本研究成果が社会に与える影響(本研究成果の意義)

本研究の成果は、BWCFF症候群のさらなる病態解明や、関連疾患の診断および治療法の開発に貢献するものです。 また希少未診断疾患の診断、原因究明は本研究の様な多分野融合型研究が必須であり、今後の希少疾患研究のロールモデルとなる事が期待されます。特に培養細胞やアフリカツメガエルを用いた効率的な疾患メカニズムの解明は、希少疾患患者や国の医療費負担や研究費の軽減に貢献する事が期待されます。

特記事項

本研究成果は、2024年9月13日に米国科学誌「Human Molecular Genetics」(オンライン)に掲載されました。

タイトル:“Compromised actin dynamics underlie the orofacial cleft in Baraitser-Winter Cerebrofrontofacial syndrome with a variant in ACTB
著者名:Takayuki Tsujimoto, Yushi Ou, Makoto Suzuki, Yuka Murata, Toshihiro Inubushi, Miho Nagata, Yasuki Ishihara, Ayumi Yonei, Yohei Miyashita, Yoshihiro Asano, Norio Sakai, Yasushi Sakata, Hajime Ogino, Takashi Yamashiro and Hiroshi Kurosaka
DOI: https://doi.org/10.1093/hmg/ddae133

なお、本研究は、日本学術振興会 科学研究費助成事業 基盤B(顎顔面形成不全を伴う未診断稀少疾患の遺伝的原因の究明:19H03858)および国立研究開発法人日本医療研究開発機構(AMED)の未診断疾患イニシアチブ(IRUD)の一環として行われ、広島大学両生類学研究センターの鈴木誠助教、荻野肇教授の協力を得て行われました。
══════════
課題一覧 >>
**A.** 研究成果についての文書によると、本研究成果が米国科学誌に掲載されたのはいつですか。
**B.** 研究成果についての文書のうち、「本研究成果が社会に与える影響(本研究成果の意義)」から「に貢献する事が期待されます。」までを、その部分も含めて一字一句変えずに書き写してください。
ここでの作業にレコードは使いません。

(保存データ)
══════════
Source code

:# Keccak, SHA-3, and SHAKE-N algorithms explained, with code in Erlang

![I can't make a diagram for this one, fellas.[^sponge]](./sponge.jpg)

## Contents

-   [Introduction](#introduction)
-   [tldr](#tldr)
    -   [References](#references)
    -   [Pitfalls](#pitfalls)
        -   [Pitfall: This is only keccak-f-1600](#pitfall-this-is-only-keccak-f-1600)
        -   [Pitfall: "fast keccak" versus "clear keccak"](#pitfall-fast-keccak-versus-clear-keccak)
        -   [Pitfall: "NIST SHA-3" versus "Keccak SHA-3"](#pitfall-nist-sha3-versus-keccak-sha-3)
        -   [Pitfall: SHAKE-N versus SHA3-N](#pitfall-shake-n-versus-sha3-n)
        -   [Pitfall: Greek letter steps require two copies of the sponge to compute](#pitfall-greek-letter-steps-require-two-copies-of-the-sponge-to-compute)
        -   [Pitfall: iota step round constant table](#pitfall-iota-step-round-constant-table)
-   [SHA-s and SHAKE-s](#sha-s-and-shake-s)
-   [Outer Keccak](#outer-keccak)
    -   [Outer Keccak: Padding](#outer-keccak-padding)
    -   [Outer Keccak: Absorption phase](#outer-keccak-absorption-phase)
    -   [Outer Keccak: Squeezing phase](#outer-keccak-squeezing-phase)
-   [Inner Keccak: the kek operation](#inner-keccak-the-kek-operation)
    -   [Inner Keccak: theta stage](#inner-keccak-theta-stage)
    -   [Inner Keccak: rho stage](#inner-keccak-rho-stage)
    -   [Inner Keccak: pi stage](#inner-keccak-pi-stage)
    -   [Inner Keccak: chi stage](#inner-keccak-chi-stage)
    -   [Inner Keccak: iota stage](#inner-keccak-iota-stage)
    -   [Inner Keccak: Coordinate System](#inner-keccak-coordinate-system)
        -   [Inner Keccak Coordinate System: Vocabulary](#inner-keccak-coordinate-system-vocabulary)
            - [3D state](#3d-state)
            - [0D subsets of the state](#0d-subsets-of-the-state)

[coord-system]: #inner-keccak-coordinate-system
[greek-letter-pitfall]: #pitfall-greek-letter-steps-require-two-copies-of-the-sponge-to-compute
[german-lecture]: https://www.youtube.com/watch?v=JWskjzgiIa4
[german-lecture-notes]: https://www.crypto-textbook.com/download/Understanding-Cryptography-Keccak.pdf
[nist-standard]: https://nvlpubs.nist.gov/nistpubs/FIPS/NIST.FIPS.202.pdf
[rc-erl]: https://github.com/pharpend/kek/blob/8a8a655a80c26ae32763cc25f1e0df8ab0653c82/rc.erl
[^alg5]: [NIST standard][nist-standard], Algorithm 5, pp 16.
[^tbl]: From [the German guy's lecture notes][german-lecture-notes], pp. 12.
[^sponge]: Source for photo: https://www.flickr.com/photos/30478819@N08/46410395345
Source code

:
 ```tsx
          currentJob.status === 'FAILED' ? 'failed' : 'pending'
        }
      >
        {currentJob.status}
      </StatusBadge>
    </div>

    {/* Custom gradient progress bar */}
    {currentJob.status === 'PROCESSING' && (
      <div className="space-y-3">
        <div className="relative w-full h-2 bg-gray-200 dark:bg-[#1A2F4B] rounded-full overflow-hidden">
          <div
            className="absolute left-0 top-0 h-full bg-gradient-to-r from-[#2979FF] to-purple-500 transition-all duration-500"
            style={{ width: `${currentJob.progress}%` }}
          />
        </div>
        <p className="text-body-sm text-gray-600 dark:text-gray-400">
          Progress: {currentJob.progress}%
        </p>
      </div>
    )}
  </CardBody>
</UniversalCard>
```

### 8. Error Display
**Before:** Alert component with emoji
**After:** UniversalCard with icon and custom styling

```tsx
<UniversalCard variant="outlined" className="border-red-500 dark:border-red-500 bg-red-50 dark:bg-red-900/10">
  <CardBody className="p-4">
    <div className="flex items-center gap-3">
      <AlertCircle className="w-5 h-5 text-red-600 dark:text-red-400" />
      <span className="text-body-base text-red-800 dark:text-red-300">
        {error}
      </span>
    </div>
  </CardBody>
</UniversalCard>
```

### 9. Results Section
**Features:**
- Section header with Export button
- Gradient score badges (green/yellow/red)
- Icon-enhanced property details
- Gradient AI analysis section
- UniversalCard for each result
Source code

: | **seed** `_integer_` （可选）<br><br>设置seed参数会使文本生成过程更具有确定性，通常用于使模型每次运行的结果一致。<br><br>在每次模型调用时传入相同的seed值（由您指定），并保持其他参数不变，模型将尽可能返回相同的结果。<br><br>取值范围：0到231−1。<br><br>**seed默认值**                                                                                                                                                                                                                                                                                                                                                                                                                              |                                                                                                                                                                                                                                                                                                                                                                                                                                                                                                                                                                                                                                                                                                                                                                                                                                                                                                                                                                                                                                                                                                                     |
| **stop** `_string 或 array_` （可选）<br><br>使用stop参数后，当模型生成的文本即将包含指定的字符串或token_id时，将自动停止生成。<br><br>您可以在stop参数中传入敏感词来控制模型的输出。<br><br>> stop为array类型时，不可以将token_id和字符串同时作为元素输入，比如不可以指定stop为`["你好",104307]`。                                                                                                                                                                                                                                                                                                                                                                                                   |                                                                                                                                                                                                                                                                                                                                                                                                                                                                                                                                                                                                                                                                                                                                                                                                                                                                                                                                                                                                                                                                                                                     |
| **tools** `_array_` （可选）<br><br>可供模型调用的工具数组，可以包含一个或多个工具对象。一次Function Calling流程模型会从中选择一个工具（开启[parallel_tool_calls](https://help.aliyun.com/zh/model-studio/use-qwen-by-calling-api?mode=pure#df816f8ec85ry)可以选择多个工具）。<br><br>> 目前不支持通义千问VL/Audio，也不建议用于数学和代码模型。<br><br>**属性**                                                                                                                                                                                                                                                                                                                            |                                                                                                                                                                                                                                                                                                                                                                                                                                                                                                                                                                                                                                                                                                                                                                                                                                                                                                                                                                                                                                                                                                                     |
══════════
課題ごとの解答 >>
**A.** 2024年9月13日です。

**B.**
本研究成果が社会に与える影響(本研究成果の意義)

本研究の成果は、BWCFF症候群のさらなる病態解明や、関連疾患の診断および治療法の開発に貢献するものです。 また希少未診断疾患の診断、原因究明は本研究の様な多分野融合型研究が必須であり、今後の希少疾患研究のロールモデルとなる事が期待されます。特に培養細胞やアフリカツメガエルを用いた効率的な疾患メカニズムの解明は、希少疾患患者や国の医療費負担や研究費の軽減に貢献する事が期待されます。